階段踊り場の壁に映し出された称名滝の映像=上市町の西田美術館

 ●高さ5メートル 音、風で臨場感

 上市町の西田美術館は町出身のアニメ映画監督、細田守さんが手掛けた「おおかみこどもの雨と雪」の公開10周年記念イベント(富山新聞社後援)がスタートする23日に合わせ、館内で作品ゆかりの地を紹介する4K映像の投影を始める。1番の見どころは日本一の落差350メートルを誇る称名滝(立山町芦峅寺)を高さ5メートル、幅3メートルの壁などに映す。

 「ふるさと上市ものがたり映像展」と銘打ち、称名滝と聖地巡礼の映像の2種類を公開する。

 称名滝の映像は階段踊り場の壁と床に投影される。1階から踊り場までの階段には水流を表現するアニメーションも映し出す。1階から見上げると、水の流れ落ちる音が聞こえ、送風機による風を感じられるようになっており、瀑布の臨場感を演出。2階から見下ろすと、踊り場の床の映像が奥行きを感じさせる。

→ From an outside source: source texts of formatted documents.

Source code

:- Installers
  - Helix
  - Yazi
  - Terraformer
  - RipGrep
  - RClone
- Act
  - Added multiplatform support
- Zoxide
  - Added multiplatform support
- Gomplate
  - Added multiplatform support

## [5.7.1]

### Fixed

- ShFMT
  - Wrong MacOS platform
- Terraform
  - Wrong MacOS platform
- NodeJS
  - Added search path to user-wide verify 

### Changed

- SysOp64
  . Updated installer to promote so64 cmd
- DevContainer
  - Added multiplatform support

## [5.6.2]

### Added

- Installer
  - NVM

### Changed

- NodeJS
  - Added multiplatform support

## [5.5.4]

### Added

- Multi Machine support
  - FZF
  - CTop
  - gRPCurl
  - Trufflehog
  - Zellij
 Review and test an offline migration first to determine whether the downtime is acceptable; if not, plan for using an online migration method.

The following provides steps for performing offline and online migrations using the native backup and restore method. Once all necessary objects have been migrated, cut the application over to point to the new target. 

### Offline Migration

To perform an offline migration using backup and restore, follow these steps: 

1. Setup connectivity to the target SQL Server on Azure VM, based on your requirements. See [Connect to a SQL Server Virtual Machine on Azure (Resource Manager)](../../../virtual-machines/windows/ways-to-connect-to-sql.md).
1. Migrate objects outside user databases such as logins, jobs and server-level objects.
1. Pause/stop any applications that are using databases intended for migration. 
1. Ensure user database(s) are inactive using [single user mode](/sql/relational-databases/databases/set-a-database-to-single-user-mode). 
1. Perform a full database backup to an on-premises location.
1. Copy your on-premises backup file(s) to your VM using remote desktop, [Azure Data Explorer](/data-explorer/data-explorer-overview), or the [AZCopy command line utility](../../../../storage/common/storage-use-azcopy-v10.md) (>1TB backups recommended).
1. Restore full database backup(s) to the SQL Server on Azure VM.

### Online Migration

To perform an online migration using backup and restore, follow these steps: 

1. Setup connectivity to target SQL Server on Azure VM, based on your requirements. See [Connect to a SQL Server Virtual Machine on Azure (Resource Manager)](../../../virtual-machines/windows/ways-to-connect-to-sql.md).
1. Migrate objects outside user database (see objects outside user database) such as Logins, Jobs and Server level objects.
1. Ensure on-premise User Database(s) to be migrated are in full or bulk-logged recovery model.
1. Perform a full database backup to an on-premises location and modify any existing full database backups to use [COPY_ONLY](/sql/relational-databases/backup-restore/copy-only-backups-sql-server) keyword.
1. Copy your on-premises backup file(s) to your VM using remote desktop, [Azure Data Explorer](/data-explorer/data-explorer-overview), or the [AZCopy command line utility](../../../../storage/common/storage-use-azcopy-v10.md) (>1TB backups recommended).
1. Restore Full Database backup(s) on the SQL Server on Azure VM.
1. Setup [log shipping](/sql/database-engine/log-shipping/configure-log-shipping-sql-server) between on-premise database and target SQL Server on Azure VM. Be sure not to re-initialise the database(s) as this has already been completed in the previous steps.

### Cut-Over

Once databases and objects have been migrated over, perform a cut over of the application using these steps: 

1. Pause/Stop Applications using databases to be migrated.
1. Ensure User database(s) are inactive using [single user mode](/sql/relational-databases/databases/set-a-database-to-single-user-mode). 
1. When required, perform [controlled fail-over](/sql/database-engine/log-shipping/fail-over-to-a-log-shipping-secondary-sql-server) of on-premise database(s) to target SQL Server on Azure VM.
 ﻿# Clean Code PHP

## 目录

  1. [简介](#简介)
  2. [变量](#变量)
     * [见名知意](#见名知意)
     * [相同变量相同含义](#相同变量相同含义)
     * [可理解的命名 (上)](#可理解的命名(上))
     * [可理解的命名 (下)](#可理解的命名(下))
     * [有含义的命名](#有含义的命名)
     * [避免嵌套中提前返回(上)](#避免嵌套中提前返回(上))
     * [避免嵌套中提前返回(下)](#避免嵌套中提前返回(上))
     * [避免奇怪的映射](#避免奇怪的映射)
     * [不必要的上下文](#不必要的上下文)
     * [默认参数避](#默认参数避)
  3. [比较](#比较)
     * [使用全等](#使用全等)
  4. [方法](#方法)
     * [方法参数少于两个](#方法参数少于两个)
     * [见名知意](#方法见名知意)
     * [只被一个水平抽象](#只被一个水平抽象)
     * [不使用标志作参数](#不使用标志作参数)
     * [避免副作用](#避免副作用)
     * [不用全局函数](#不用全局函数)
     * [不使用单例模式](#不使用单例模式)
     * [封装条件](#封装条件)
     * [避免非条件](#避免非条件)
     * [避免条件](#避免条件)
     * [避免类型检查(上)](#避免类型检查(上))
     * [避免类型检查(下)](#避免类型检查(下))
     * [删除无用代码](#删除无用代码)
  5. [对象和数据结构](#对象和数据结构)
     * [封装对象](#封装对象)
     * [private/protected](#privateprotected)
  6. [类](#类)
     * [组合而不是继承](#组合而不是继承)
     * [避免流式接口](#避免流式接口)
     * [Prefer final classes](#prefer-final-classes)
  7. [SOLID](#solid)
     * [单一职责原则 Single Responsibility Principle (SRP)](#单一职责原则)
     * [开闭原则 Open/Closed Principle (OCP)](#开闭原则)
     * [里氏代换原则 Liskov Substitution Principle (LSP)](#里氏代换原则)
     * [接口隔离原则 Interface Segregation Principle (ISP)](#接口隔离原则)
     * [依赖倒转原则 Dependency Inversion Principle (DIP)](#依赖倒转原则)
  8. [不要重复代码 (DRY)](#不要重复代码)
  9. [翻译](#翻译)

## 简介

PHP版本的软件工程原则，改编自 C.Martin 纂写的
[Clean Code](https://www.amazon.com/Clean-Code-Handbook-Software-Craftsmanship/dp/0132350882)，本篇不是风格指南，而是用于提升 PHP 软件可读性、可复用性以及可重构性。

 聖地巡礼は、2階の第4展示室の壁面(高さ3メートル、幅10メートル)に映す。「おおかみこども」の舞台モデルとされる上市町の古民家「花の家」や滑川市田中小、立山町の北アルプス・みくりが池、室堂、称名滝、剱岳、上市町種地区の棚田、悪城の壁の5分14秒の映像が流れる。いずれも「プラス・ワン」(富山市)が監修した。

 谷内正立館長は「アニメをきっかけに、立山の自然にも興味を持ってもらいたい」と話した。

 ●花の家VRに

 公開10周年記念イベントの企画展では、同館は花の家をVR(仮想現実)で体験できるコーナーも設ける。子ども部屋や台所、大広間など10場面があり、天井や壁などが映し出される。

 庭から家を見る場面では、水の流れる音や虫、鳥の鳴き声が流れる。体験している人の視界は、モニターに映し出される。1場面12秒で、計2分の映像。制作したアルティネット(東京)の永井浩和常務は「映画を見た後だと、一層の臨場感を楽しめる」と話した。